Township maintains at least seventeen administrative Commissions and Boards. Among them are the Township Council, Board of Auditors, Code Appeals Board, Zoning Hearing Board, Budget Committee, Environmental Advisory Board, and the Economic Development Corp
Although Insurers first claimed that their costs associated with answering the Rule 59(e) motion amounted to $8,800, and then lowered that amount to $5,535, the court determined a reasonable sanction to be $2000
For example, during the pendency of an appeal, the district court may review applications for attorney's fees, grant or modify injunctive relief, issue orders regarding the record on appeal, and vacate a bail bond and order arrest.

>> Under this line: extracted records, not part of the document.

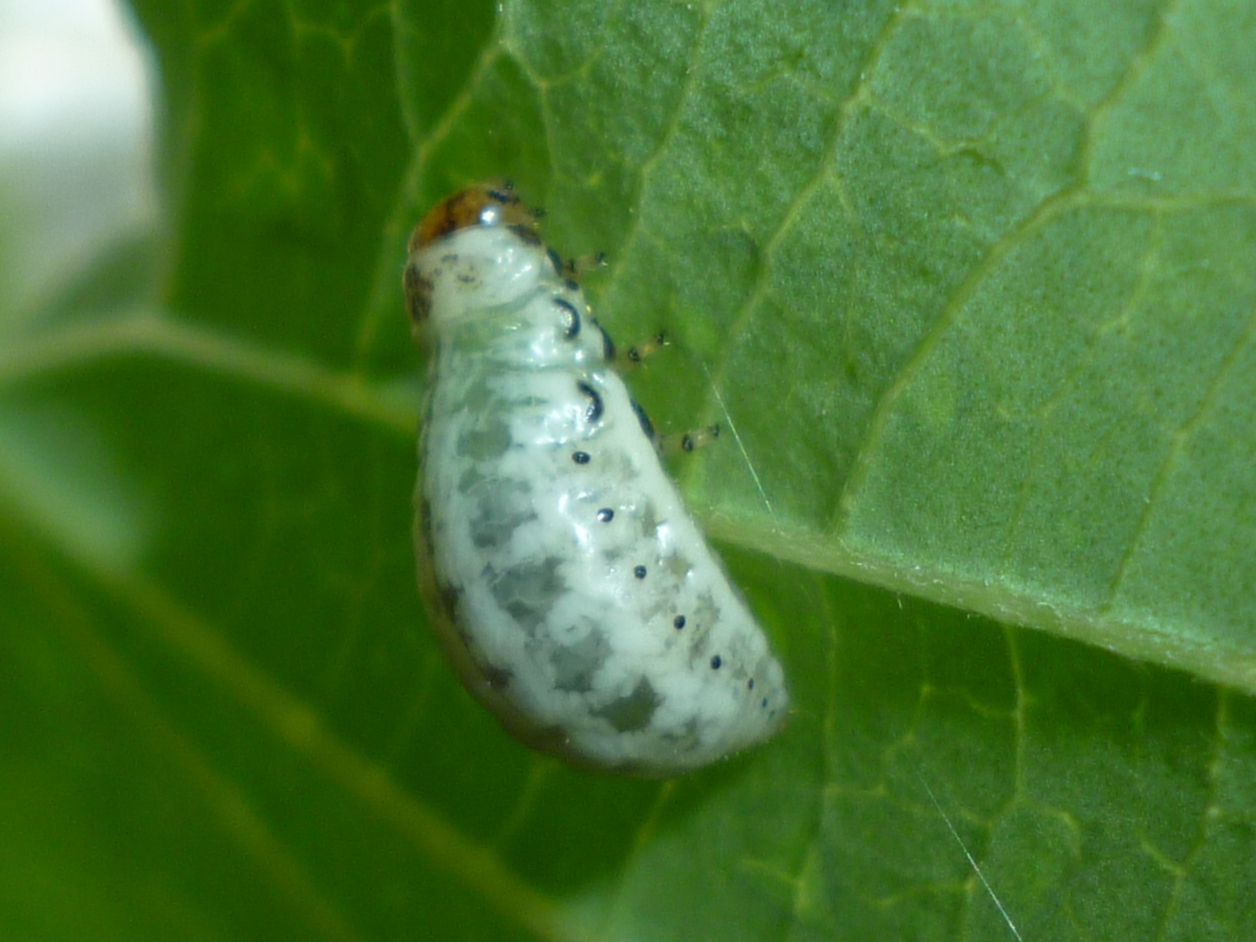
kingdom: Animalia
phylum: Arthropoda
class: Insecta
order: Coleoptera
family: Chrysomelidae
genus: Calligrapha
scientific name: Calligrapha philadelphica
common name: Dogwood leaf beetle
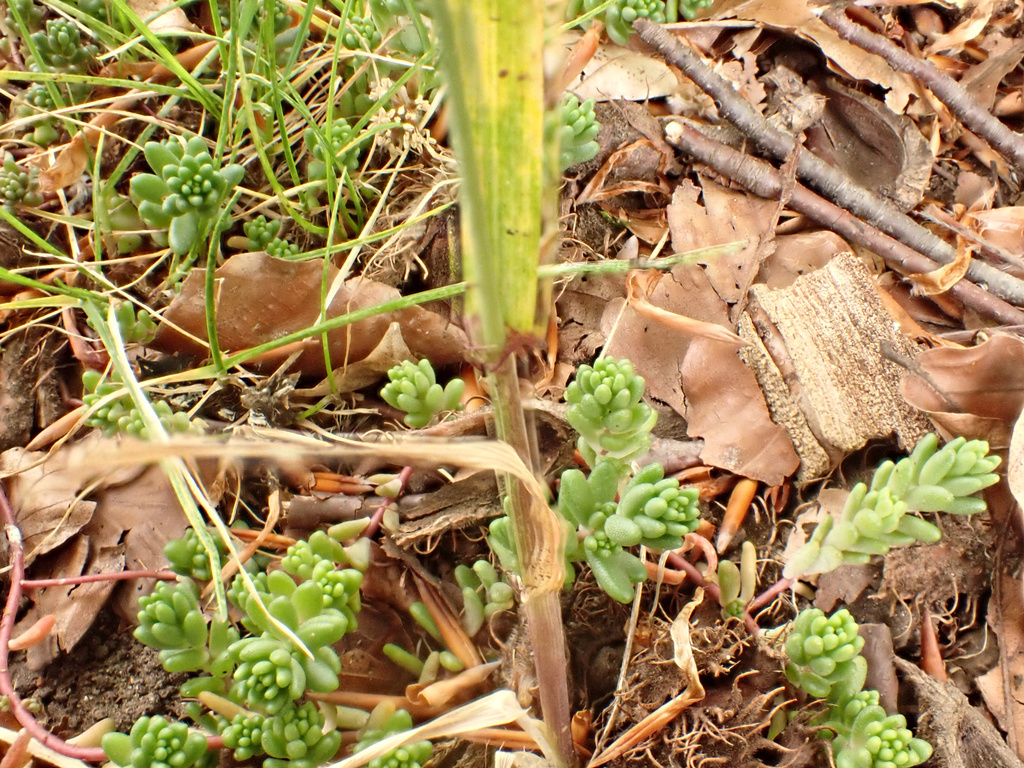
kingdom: Plantae
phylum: Tracheophyta
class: Magnoliopsida
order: Saxifragales
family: Crassulaceae
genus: Sedum
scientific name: Sedum album
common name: White stonecrop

Venen, 758 F.2d at 120 n. 2
Tonkovic, which can be analyzed in terms of an illusory promise, is relevant here because Bensalem Township's policy is a "claims-made" policy. As such, it limits coverage to claims filed within the policy's term. Standard Venetian Blind involved an "occurrence-made" policy which provided coverage for any covered event that occurred during the policy term, without regard to when the claim was made. See American Cas. Co. of Reading, Pennsylvania v. Continisio, 17 F.3d 62, 68 (3d Cir.1994) (discussing differences between claims- and occurrence-made policies). Claims-made policies allow the insurer to make a more precise calculation of premiums based upon the costs of the risks assumed, a calculation that is difficult, if not impossible, in an occurrence-made policy where the insurer is faced with an unlimited "tail" of potential liability extending beyond the policy period
In a claims-made policy, however, limitation of coverage to claims filed within the policy term can sometimes interact with broad exclusions like those present here to defeat the "reasonable expectations" of the insured or perhaps, in some cases, make the promised coverage illusory. See Tonkovic, 513 Pa. 445, 521 A.2d 920; Worldwide Underwriters Ins. Co. v. Brady, 973 F.2d 192 (3d Cir.1992). Pennsylvania's exceptions to the plain language rule of Standard Venetian Blind seek to balance the relative advantages an insurance company has in underwriting claims-made policies with the insured's reasonable expectations of coverage. See Zuckerman v. National Union Fire Ins. Co., 100 N.J. 304, 495 A.2d 395 (1985) (for an excellent discussion of the discrete issues presented by claims and occurrence made policies). Still, if insurance is to serve its basic purpose of splitting economic loss that would be catastrophic to a single insured among a group of persons facing similar risks, exclusion of coverage for losses that a particular insured is more or less certain to suffer is necessary. For who, as it was once said, would not give up a peppercorn in exchange for a pound and who, no matter how well endowed with pounds, could long continue such an exchange? The exclusions in question here may be meant to do no more than solve the problem of moral risk. Whether they go so far as to deprive the insured of the coverage it reasonably expected to receive remains to be seen.